Bijdrage aan agentschappen
Dit betreft de rijksbijdrage aan het Nationaal Archief (NA). Het budget voor 2026 is 100 procent juridisch verplicht.
Bijdrage aan medeoverheden
Van het beschikbare budget voor 2026 is 54,0 procent juridisch verplicht. Dit betreft uitkeringen aan medeoverheden waarvoor voor de start van 2026 een beschikking is verstuurd, zoals voor de ondersteuning bibliotheken in Caribisch Nederland.
Bijdrage aan (inter)nationale organisaties
Van het beschikbare budget is 100 procent juridisch verplicht. Dit betreft de contributies voor (inter)nationale verdragen en lidmaatschappen. Deze contributies lopen door tot wederopzegging en dragen bij aan de uitvoering van internationale afspraken.
Bekostiging
Culturele basisinfrastructuur vierjaarlijkse instellingen
In de culturele basisinfrastructuur worden instellingen voor een periode van vier jaar bekostigd. In de Regeling op het specifiek cultuurbeleid zijn de criteria opgenomen waar instellingen aan moeten voldoen voor de periode 2025–2028 om in aanmerking te komen voor deze bekostiging. De besluiten voor de periode 2025–2028, inclusief de financiële kaders, zijn opgenomen in de Prinsjesdagbrief Culturele basisinfrastructuur 2025-2028 van 17 september 2024.
Culturele basisinfrastructuur vierjaarlijkse fondsen
De rijkscultuurfondsen zijn samen met de vierjaarlijkse instellingen onderdeel van de basisinfrastructuur. De cultuurfondsen spelen een belangrijke rol in het cultuurstelsel en financieren naast projecten en makers ook instellingen in het Koninkrijk der Nederlanden. Zij zorgen voor vernieuwing en experiment, innovatie en talentontwikkeling en zoeken met de door hen ondersteunende activiteiten actief naar verbinding met publiek. Ook hebben de fondsen een signalerende functie voor ontwikkelingen in het veld. De Tweede Kamer is in de brief van 16 juni 2023 over de beleidskaders 2025-2028 van de fondsen geïnformeerd (Kamerstukken II 2022/23, 32820, nr. 499).

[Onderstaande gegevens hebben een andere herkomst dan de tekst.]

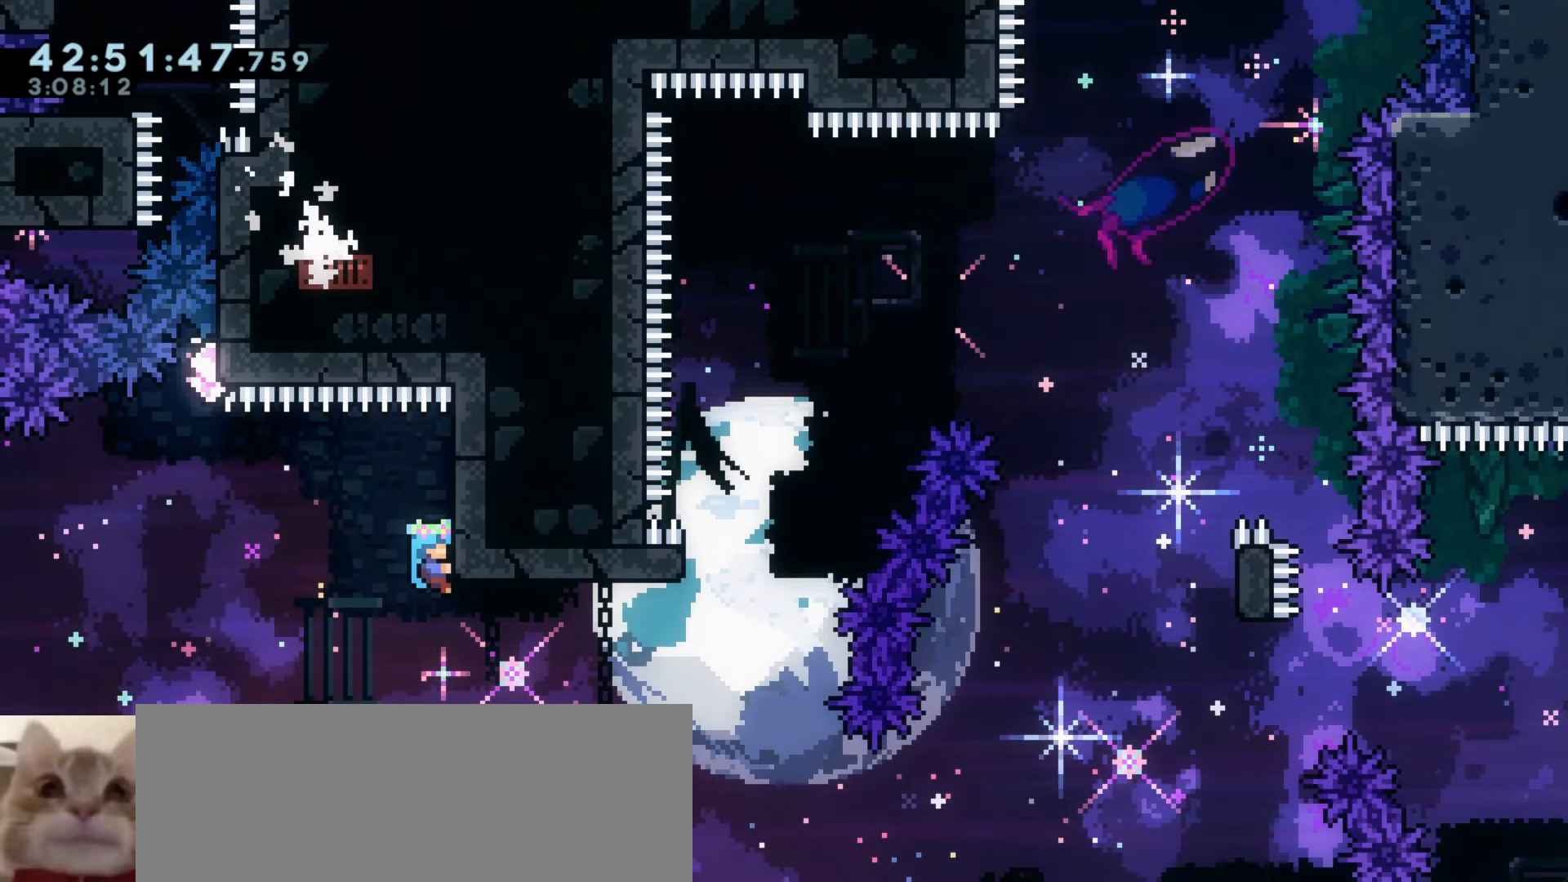
{"keys": ["grab"], "events": []}
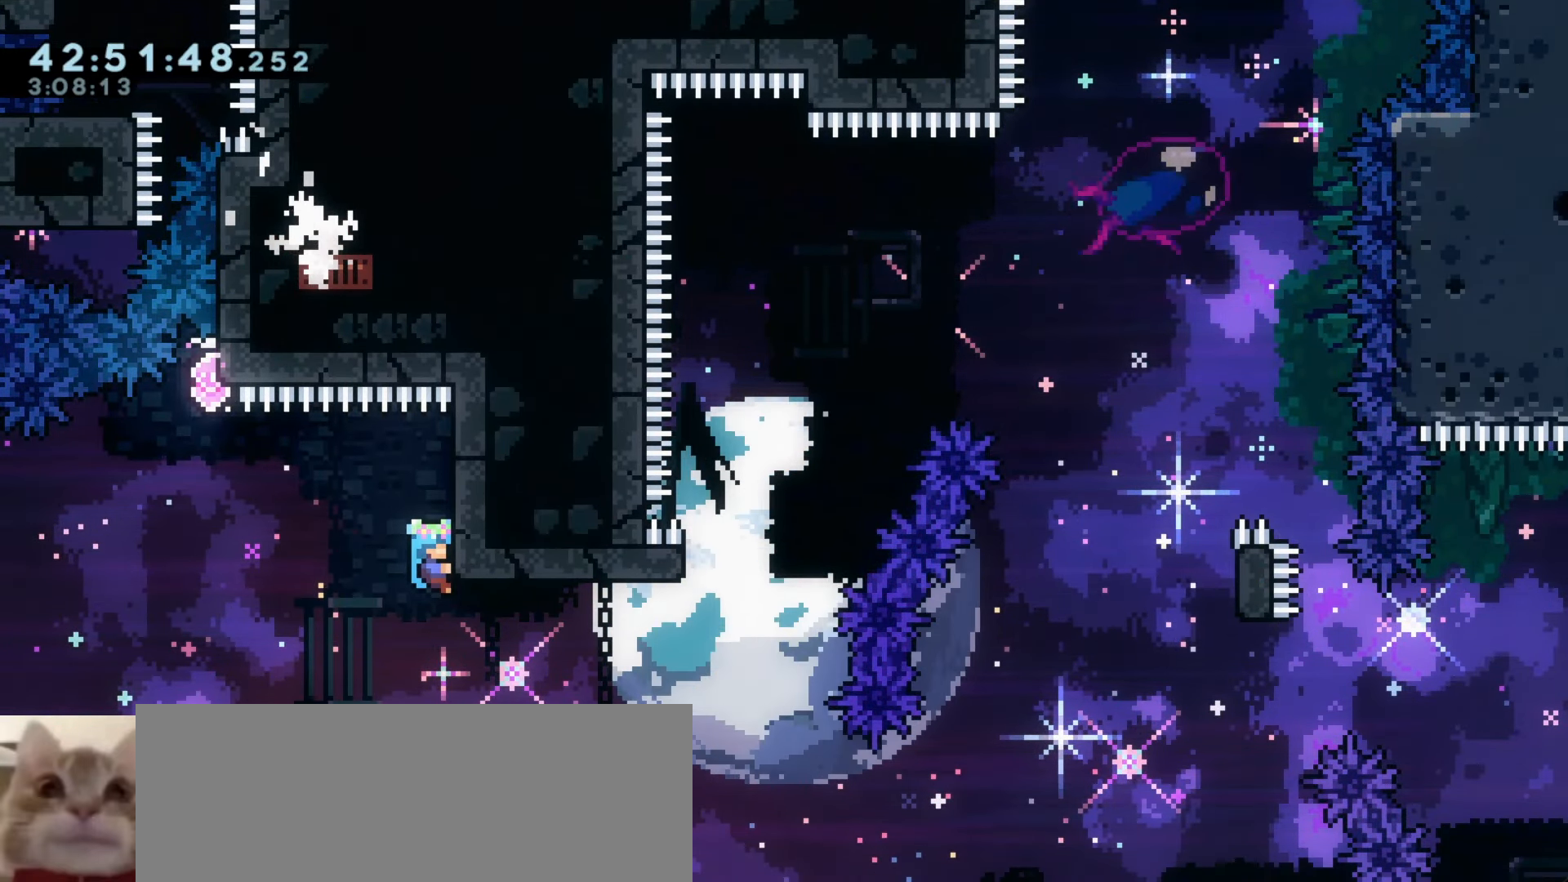
{"keys": ["grab"], "events": [[283, "w", "down"], [300, "w", "up"]]}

In de Prinsjesdagbrief culturele basisinfrastructuur 2025-2028 van 17 september 2024 is een overzicht van de aanvragen en toekenningen van de meerjarige instellingen via de rijkscultuurfondsen opgenomen en een bijlage van de financiële kaders.
Museale instellingen met een wettelijke taak
Op basis van de Erfgoedwet zijn museale instellingen belast met de zorg voor het beheer van de museale cultuurgoederen van de Staat of andere cultuurgoederen of verzamelingen. Hiervoor ontvangen deze instellingen met een wettelijke taak een structurele vergoeding. Voor de bekostiging van deze taak worden op grond van de Regeling beheer rijkscollectie en subsidiëring aan museale instellingen middelen beschikbaar gesteld voor beheer en onderhoud van collecties, waaronder voor de kosten van huisvesting. Daarnaast ontvangen museale instellingen, op grond van dezelfde regeling, middelen voor hun publieksactiviteiten. Vanaf 2026 wordt Museum Panorama Mesdag een museale instelling met een wettelijke taak. De structurele vergoeding die het Museum Panorama Mesdag hiervoor ontvangt, is ingepast in het budget voor museale instellingen met een wettelijke taak.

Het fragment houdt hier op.